Seorang pengungsi Sudan, Mekka (30), bersama anak-anaknya di lokasi penampungan darurat dekat perbatasan Sudan dan Chad, di Koufroun, Chad (11/5/2023). (Foto: ANTARA/REUTERS/Zohra Bensemra)

KHARTOUM – Sebanyak 822 warga sipil telah meninggal dalam konflik antara militer Sudan dan kelompok paramiliter Pasukan Dukungan Cepat (RSF) sejak 15 April 2023, menurut sumber medis setempat pada, Selasa (16/5/2023).

Dalam pernyataannya, Sindikat Dokter Sudan mengungkapkan bahwa sebanyak 3.215 orang juga terluka dalam perselisihan yang penuh kekerasan tersebut.

Dilansir dari Anadolu, data yang diberikan oleh Sindikat Dokter Sudan meliputi jumlah korban tewas di ibu kota Khartoum, di wilayah selatan Kota El-Obeid, dan di Kota Al-Junaynah di Darfur Barat.

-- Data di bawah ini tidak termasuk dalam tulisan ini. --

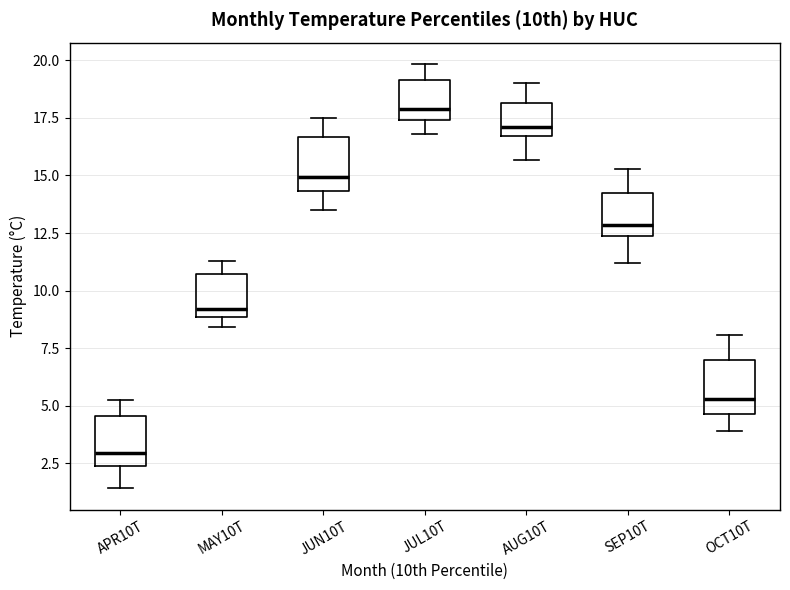

Where does the lower whisker of the box for JUN10T end on the y-axis? The values are not printed on the chart, so give them approximately, as read against the axis.

13.5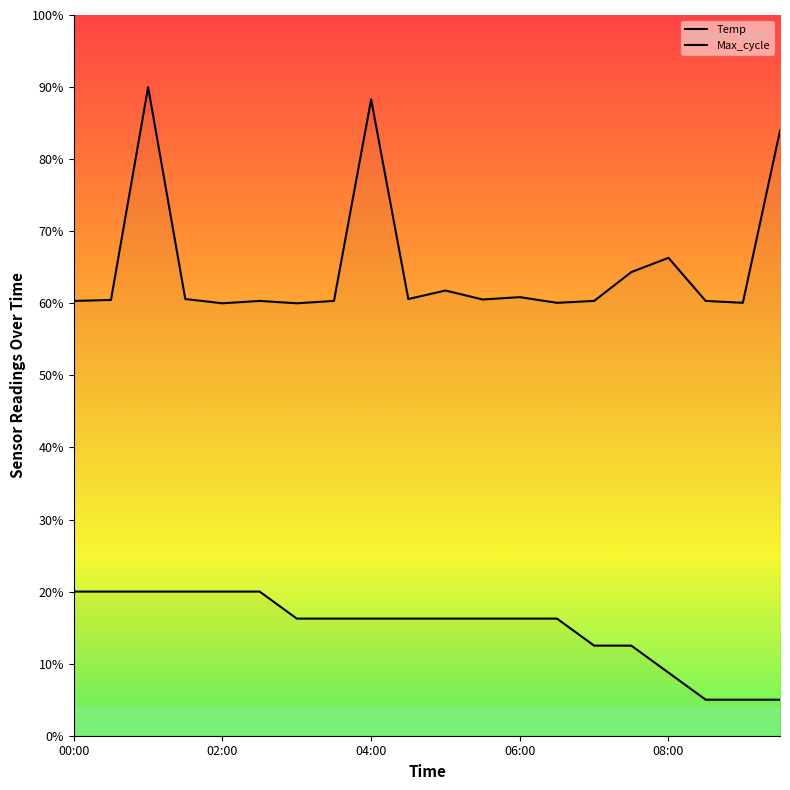

True or false: Temp has a value of 16.2 at 04:00.

True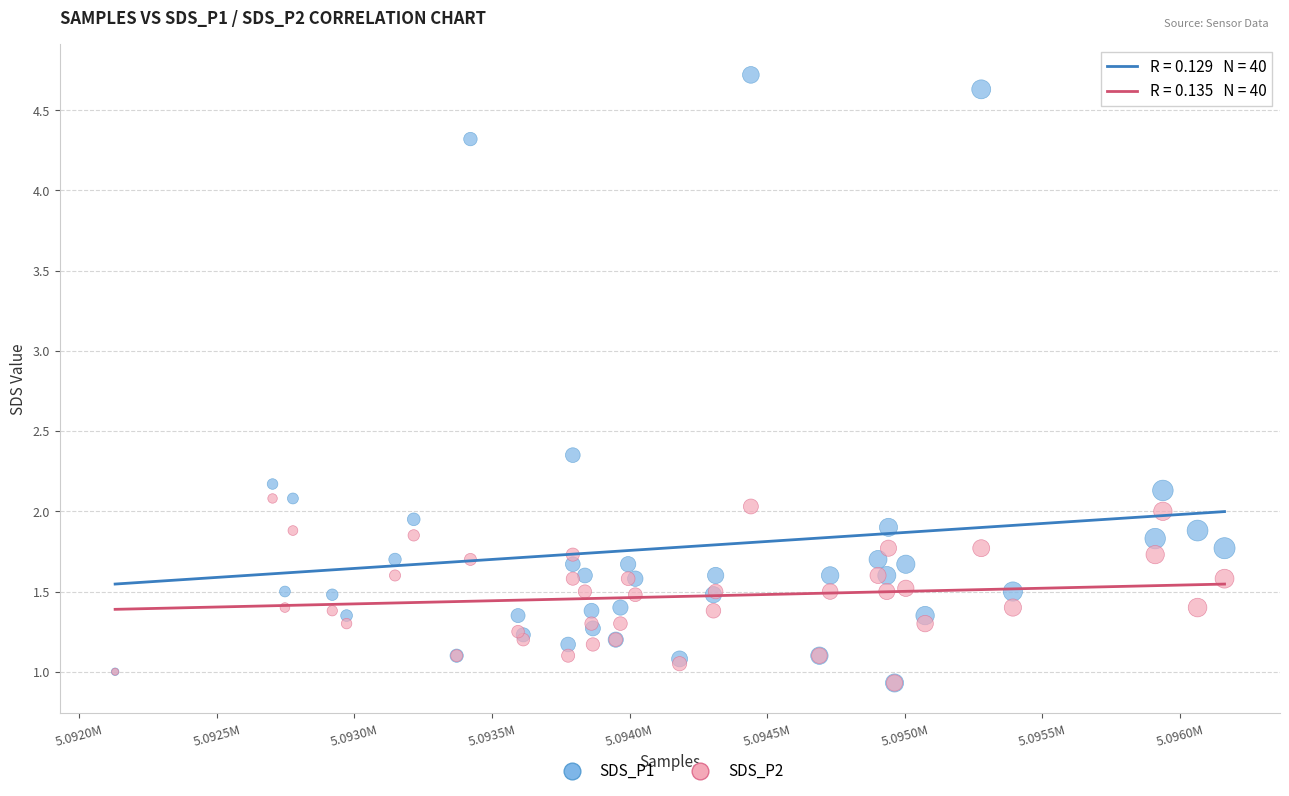

What are all the series names shown in the legend?

SDS_P1, SDS_P2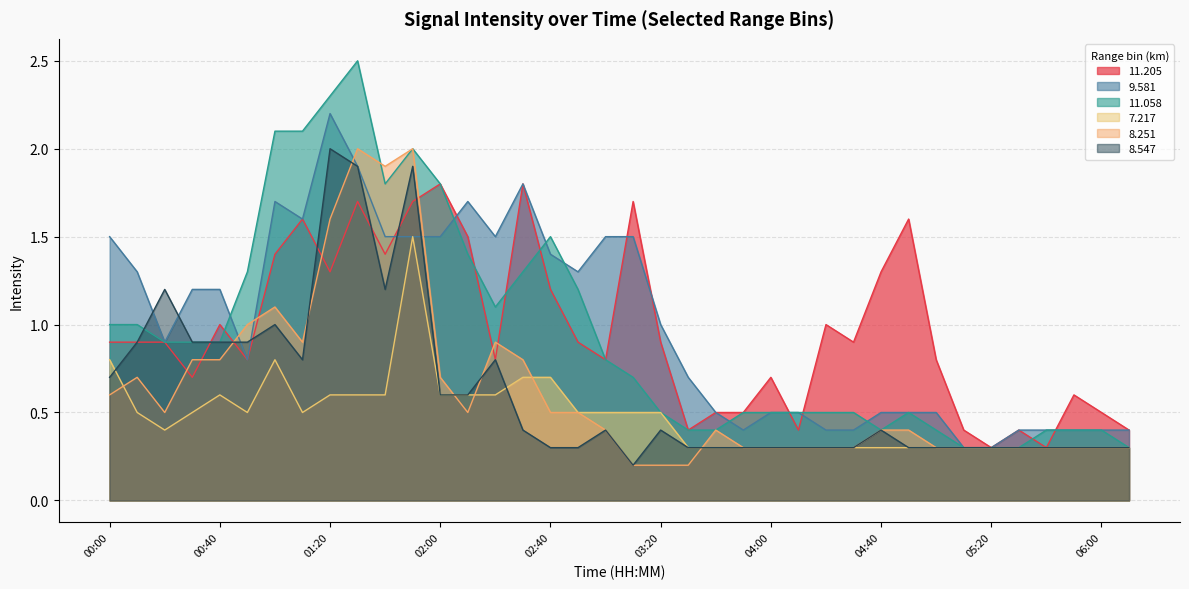

What are all the series names shown in the legend?

11.205, 9.581, 11.058, 7.217, 8.251, 8.547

Pada Sabtu (13/5/2023), Sindikat melaporkan bahwa ada 530 korban tewas dan 2.940 orang terluka.

Satu minggu setelah perundingan di Arab Saudi, militer Sudan dan RSF menandatangani deklarasi yang berkomitmen untuk melindungi warga sipil di Sudan pada tanggal 11 Mei.

Perbedaan pandangan antara kedua belah pihak mengenai reformasi militer telah memanas dalam beberapa bulan terakhir terkait integrasi RSF ke dalam militer, yang menjadi syarat utama dalam kesepakatan transisi Sudan dengan kelompok politik.

Sejak Oktober 2021, Sudan tidak memiliki pemerintahan yang berfungsi setelah militer membubarkan pemerintahan transisi yang dipimpin oleh Perdana Menteri Abdalla Hamdok dan mendeklarasikan status darurat. Tindakan ini telah dikritik oleh kekuatan politik di negara tersebut sebagai “kudeta”.

Masa transisi Sudan, yang dimulai pada Agustus 2019 setelah penggulingan Presiden Omar Al Bashir, dijadwalkan akan berakhir dengan pemilihan umum pada awal 2024.